Ballad of French Vedette opens the album with a lovely summery ballad where Leo Graves is allowed to just flow over a groovy back beat. The song then opens up with some joyous harmonizing over some really subtle keyboards and some beautifully understated guitar playing.
Then we’re hit with the restrained masterpiece Language of the Stars. For the guitar sound, imagine the opening guitar lick from Wing’s Band on the Run. All of this is stretched over some stellar drum work. Leo Graves’ singing is really cool here like a beat poet mixed with John Trudell. Absolutely love the occasional subtle psychedelic effects on his voice.
Morning reminds me of Sweet Virginia by The Rolling Stones in all its countrified glory. Jeremy Topp leads this hootenanny on Aunt Mabel’s front porch. The track works really well and shows just how talented Sundarata really are and that they’re not above having a bit of fun.
Electromagnetic is Leo Graves’ shining moment. He’s part stream of consciousness and beat poet all rolled into one. The lyrics are worth a read on the label’s website (http://www.slowburnrecords.net/language-stars-lyrics/). This is a sweet pop tune that has the ghost of Black Sun Ensemble floating somewhere in the mix.

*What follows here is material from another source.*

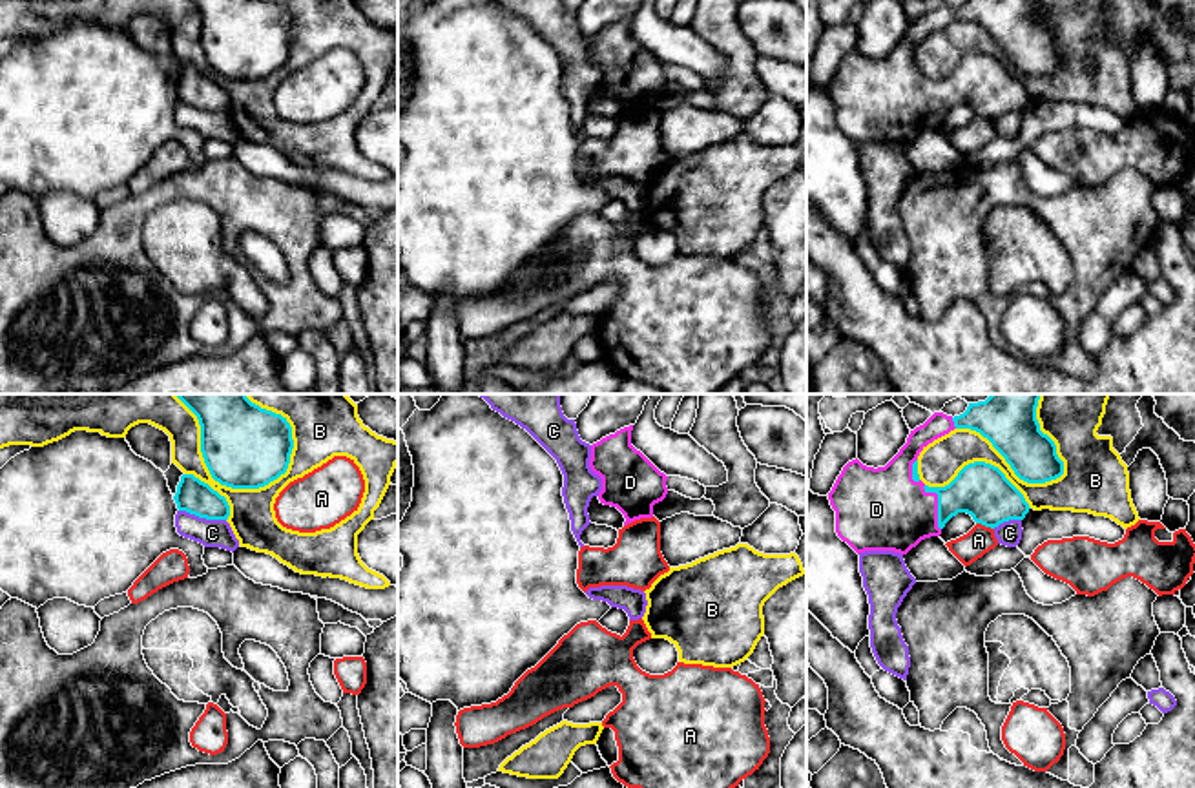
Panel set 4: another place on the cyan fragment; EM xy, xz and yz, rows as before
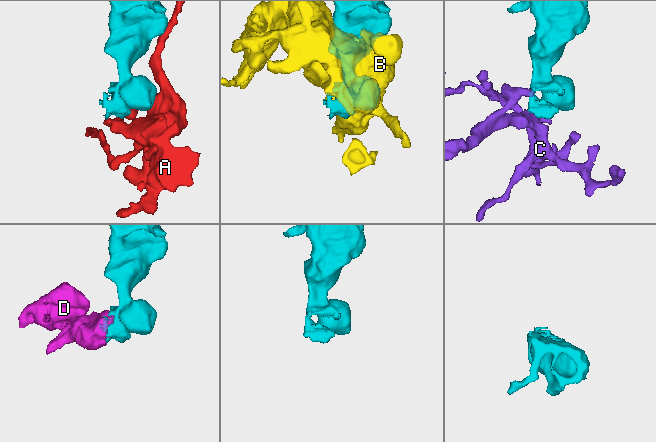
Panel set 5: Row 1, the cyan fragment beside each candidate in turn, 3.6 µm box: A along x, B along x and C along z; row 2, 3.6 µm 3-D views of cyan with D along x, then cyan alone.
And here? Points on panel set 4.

Wrote You Back is another high water mark for the band. The track is a wonderful retro love song pinned on the back of some groovy Hammond B3 sounding keyboard, and beautiful cyclical fretwork courtesy of Adam Lopez.
Eric Johnson turns in some beautifully light-handed production that lets the songs unfurl organically for the listener.
The final track Ages is a real departure from everything that we’ve heard thus far, it’s a sinister warped concoction of old film dialogue spliced and layered over some back masking that ends with someone saying, “The fact that we don’t get to see you as much as we like….then when we do see you we appreciate you all the more.”
I truly hope we do see more of Sundarata and that this isn’t a one off project. What the band have accomplished here is to take the best of each other’s musical talents and fetishes, forging it into a coherent well-wrought album that leaves us wondering will this be the album that finally changes the axis of power in the Old Pueblo?
The answer to that my friend remains in the language of the stars.